U.S. Committee for Refugees World Refugee Survey 2001 - Argentina
|Publisher||United States Committee for Refugees and Immigrants|
|Publication Date||20 June 2001|
|Cite as||United States Committee for Refugees and Immigrants, U.S. Committee for Refugees World Refugee Survey 2001 - Argentina , 20 June 2001, available at: http://www.refworld.org/docid/3b31e15dc.html [accessed 30 July 2014]|
|Disclaimer||This is not a UNHCR publication. UNHCR is not responsible for, nor does it necessarily endorse, its content. Any views expressed are solely those of the author or publisher and do not necessarily reflect those of UNHCR, the United Nations or its Member States.|
At year's end, Argentina hosted about 1,000 refugees, including 324 Peruvians, 169 Cubans, 81 Kazakhs, 49 Liberians, and 48 Algerians. Argentina also hosted 1,321 Laotians and 33 Vietnamese whom the U.S. Committee for Refugees (USCR) did not consider to be refugees in need of protection because they are permanently resettled in Argentina.

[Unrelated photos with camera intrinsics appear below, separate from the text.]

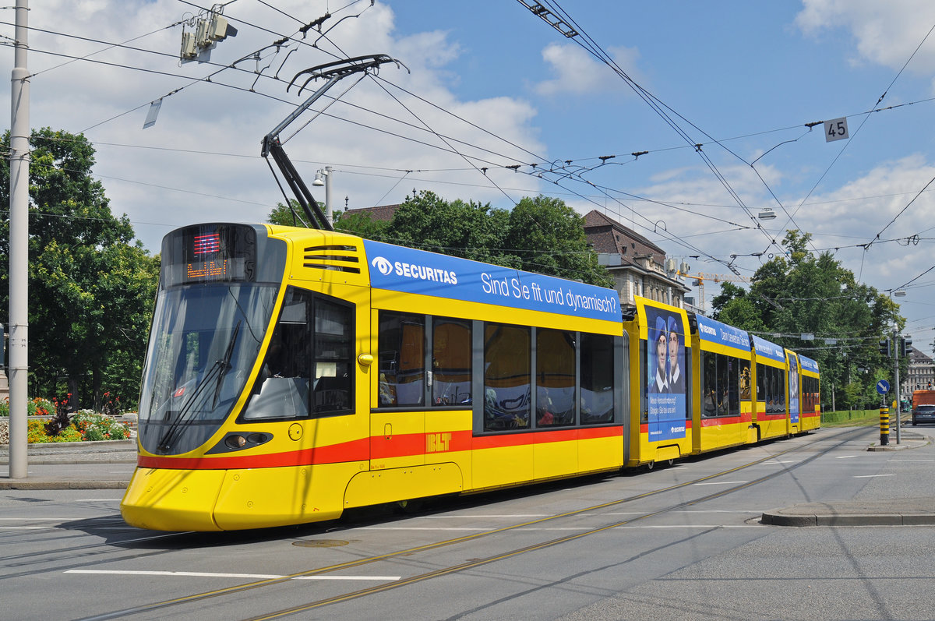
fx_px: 934
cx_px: 468
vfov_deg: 36.8
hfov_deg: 53.2
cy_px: 310
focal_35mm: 36
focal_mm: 24
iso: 250
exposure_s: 1/1000
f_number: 7.1
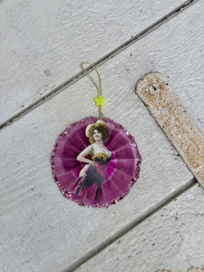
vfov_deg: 39.7
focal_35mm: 48
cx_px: 102
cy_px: 136
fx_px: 377
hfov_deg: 30.3
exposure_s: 1/163
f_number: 1.78
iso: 64
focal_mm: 6.76
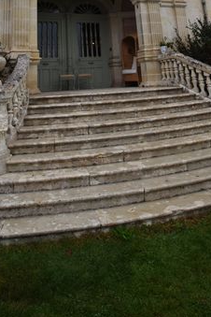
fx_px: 273
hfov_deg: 42.3
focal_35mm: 31
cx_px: 96
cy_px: -3
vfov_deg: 48.9
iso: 360
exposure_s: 1/250
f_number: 8
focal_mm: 10
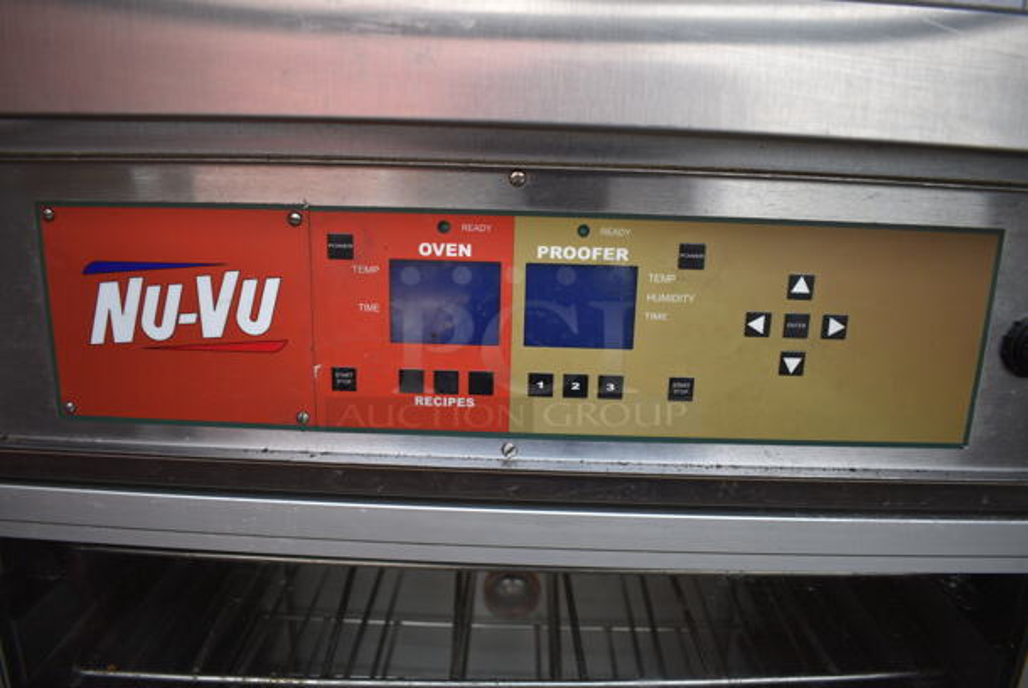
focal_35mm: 27
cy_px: 344
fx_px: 772
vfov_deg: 48.0
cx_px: 514
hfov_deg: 67.3
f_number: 3.5
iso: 400
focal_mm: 18
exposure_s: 1/250
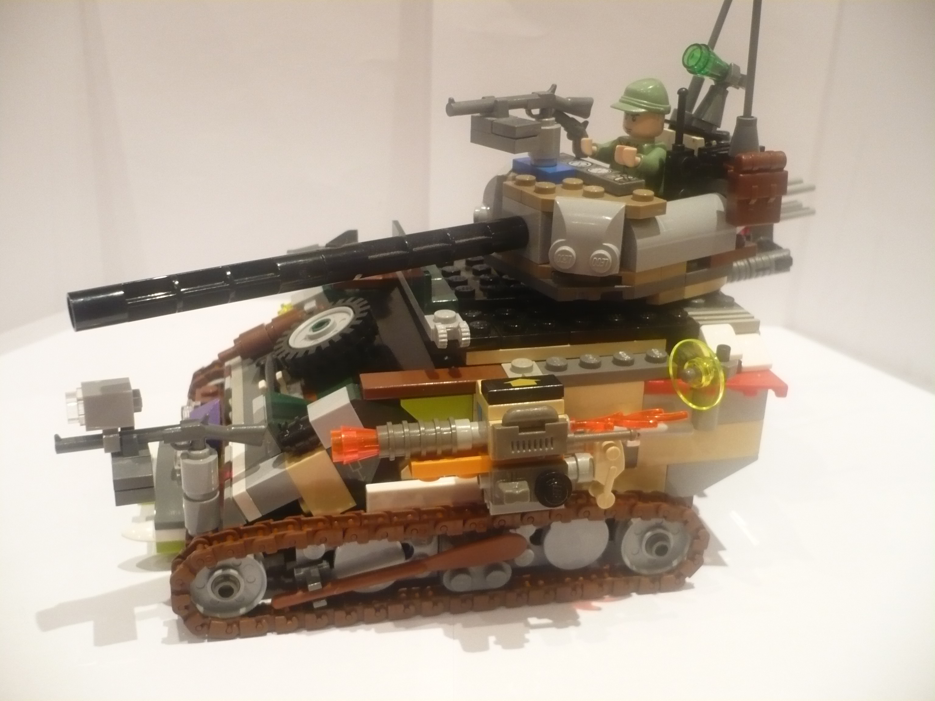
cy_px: 350
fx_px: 945
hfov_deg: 52.6
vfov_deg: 40.7
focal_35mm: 35
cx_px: 468
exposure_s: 1/8
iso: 250
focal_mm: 5.8
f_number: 2.8
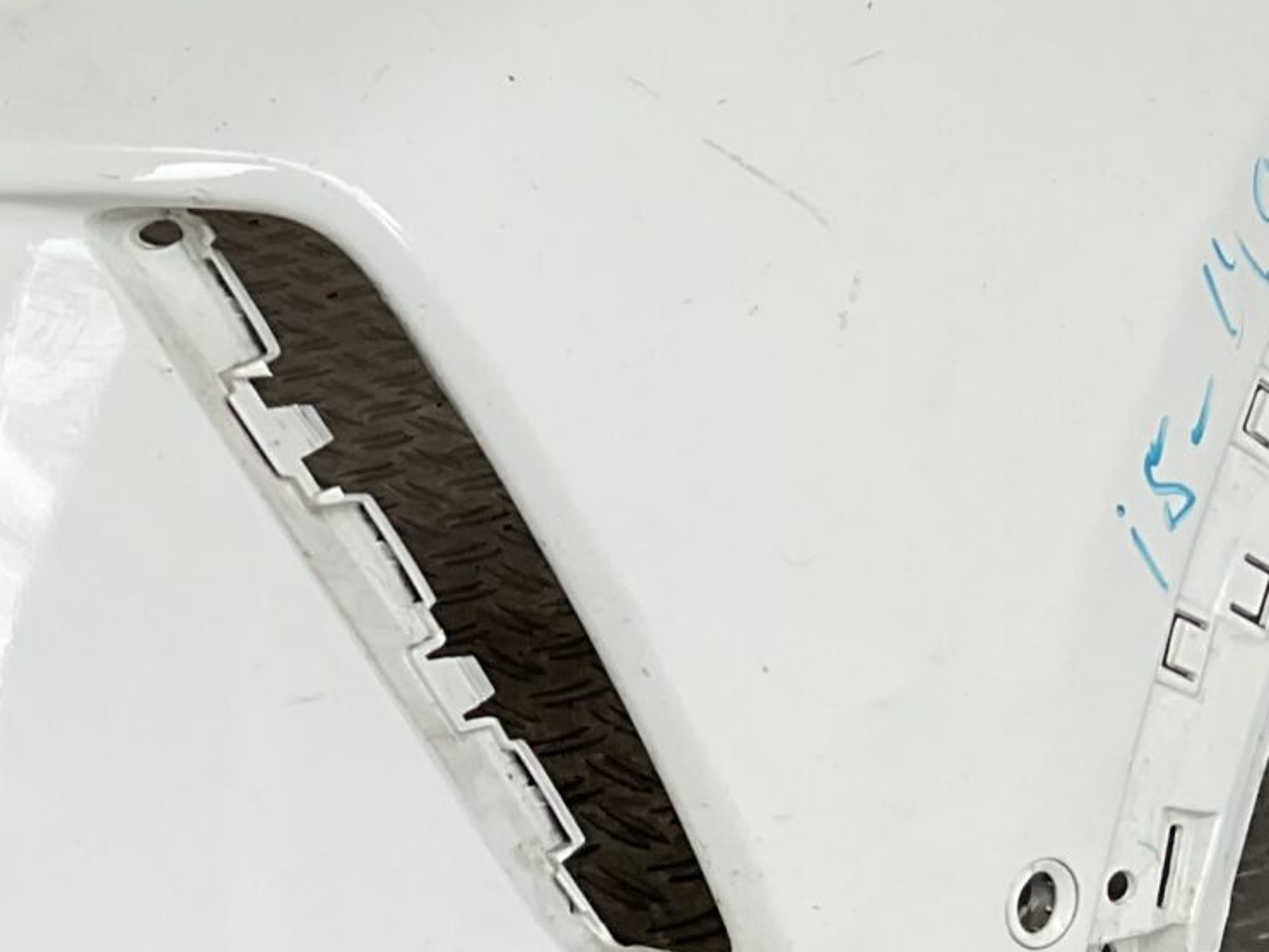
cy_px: -241
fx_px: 3667
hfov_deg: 18.8
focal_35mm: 100
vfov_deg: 14.3
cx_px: -173
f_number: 1.8
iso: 25
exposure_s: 1/120
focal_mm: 3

Between January 1 and August 24, some 760 persons sought asylum in Argentina. Statistics on the number of asylum applications by year's end were unavailable. However, according to the UN High Commissioner for Refugees (UNHCR), 99 persons were granted refugee status during the year. These included 45 Peruvians, 10 Senegalese, and 10 Armenians.

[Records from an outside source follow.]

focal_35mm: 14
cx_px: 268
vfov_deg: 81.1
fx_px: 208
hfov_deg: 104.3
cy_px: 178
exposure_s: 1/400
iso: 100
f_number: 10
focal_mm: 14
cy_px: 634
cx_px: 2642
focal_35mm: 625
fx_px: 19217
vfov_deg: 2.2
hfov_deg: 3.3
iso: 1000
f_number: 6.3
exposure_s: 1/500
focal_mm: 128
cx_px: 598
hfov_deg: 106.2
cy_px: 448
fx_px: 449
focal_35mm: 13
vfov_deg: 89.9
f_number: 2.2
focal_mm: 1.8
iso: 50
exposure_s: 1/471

Argentina is a signatory to the UN Refugee Convention and Protocol. In 1985, the government created the Comité de Eligibilidad para Refugiados (CEPARE – Committee on Refugee Eligibility), which is responsible for conducting refugee status determinations. According to the government, asylum applicants receive "precarious residence" status, which permits them to reside, work, and study in Argentina. Asylum applicants whose claims are approved receive "temporary residence" status for three years, after which they can apply for "definitive residence" status.
In early 2000, the backlog of asylum applicants awaiting adjudication of their claims increased. This appeared to be the result of the government's inadequate funding of CEPARE, which was under-staffed and, according to some reports, inefficient. To help reduce the asylum backlog, UNHCR resumed making direct refugee status determinations.

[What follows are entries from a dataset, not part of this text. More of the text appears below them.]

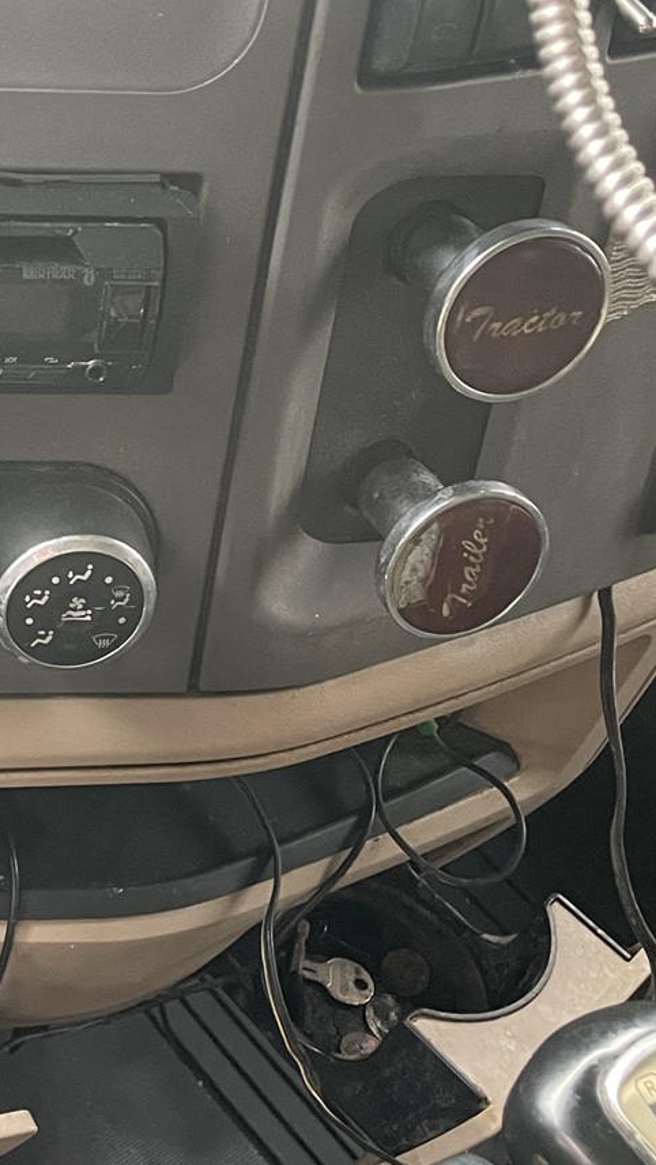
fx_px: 1854
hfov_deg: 18.9
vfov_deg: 34.6
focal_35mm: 60
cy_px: 403
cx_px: -133
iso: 200
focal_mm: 4.2
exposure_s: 1/60
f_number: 1.6
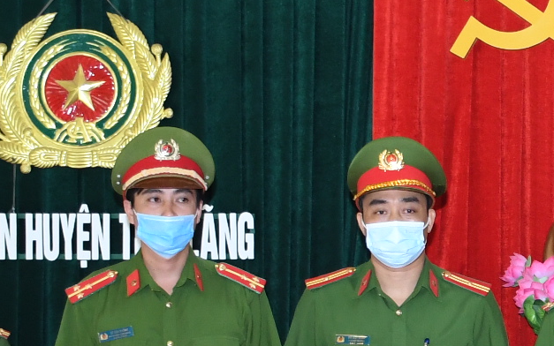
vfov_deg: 8.0
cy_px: 291
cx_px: 876
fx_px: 2461
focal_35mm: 163
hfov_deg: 12.1
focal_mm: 24
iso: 800
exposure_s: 1/200
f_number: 3.8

During the year, CEPARE sought to introduce ad hoc procedures to prevent the entry into Argentina of Roma asylum seekers from Romania. Following protests from UNHCR, however, CEPARE reportedly discontinued its effort.
In November, Argentina joined Brazil, Uruguay, Paraguay, Chile, and Bolivia, its fellow members in MERCOSUR (Mercado del Cono Sur – Southern Cone Common Market) in adopting the MERCOSUR Declaration on Refugees. The declaration defines refugees more broadly than the UN Refugee Convention, including in the refugee definition the category, "victims of human rights violations and generalized violence." The declaration also calls for a harmonization of Latin America's asylum laws and procedures. UNHCR called the declaration "an important milestone toward establishing a generous and strong refugee protection regime in the southern cone of the South American continent."